(EXERCISE DATA Opens)

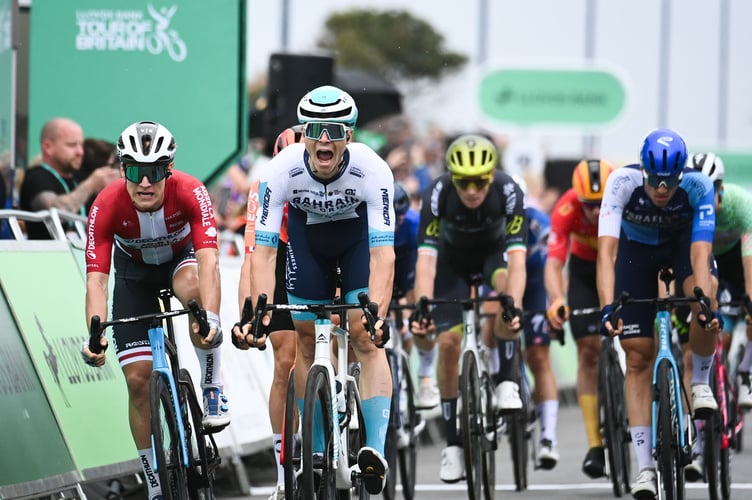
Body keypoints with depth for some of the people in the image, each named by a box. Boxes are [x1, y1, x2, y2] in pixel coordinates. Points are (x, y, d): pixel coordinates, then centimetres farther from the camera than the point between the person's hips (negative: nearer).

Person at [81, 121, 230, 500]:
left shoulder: (190, 193, -34)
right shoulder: (107, 205, -31)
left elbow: (208, 260, -43)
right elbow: (96, 279, -34)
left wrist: (210, 318, -59)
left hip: (181, 259, -1)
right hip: (135, 274, 1)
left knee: (192, 285, -39)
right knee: (138, 378, -8)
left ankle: (213, 390, -21)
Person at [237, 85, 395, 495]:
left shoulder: (372, 170, -36)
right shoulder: (282, 170, -33)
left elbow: (383, 252, -41)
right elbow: (263, 250, -34)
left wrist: (377, 313, -54)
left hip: (359, 234, -2)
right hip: (307, 234, 2)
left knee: (365, 338, -16)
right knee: (307, 340, 1)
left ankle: (376, 448, -23)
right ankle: (316, 449, 11)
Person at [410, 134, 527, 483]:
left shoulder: (508, 192, -33)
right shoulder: (438, 194, -32)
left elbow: (516, 258, -40)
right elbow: (426, 258, -37)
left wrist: (514, 308, -55)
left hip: (494, 251, -1)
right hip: (453, 259, 1)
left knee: (506, 283, -36)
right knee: (448, 342, -13)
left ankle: (506, 382, -22)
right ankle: (453, 443, -2)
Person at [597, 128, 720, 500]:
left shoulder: (698, 186, -34)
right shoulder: (622, 182, -35)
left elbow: (701, 252, -40)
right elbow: (606, 249, -41)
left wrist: (705, 302, -56)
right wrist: (607, 307, -54)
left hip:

(EXERCISE DATA Closes)

WHAT THE EXERCISE ASKS - Can you pull out each line above that contains the word "knee"?

ANSWER SECTION -
left knee: (192, 285, -39)
right knee: (138, 378, -8)
left knee: (365, 338, -16)
right knee: (307, 340, 1)
left knee: (506, 283, -36)
right knee: (448, 342, -13)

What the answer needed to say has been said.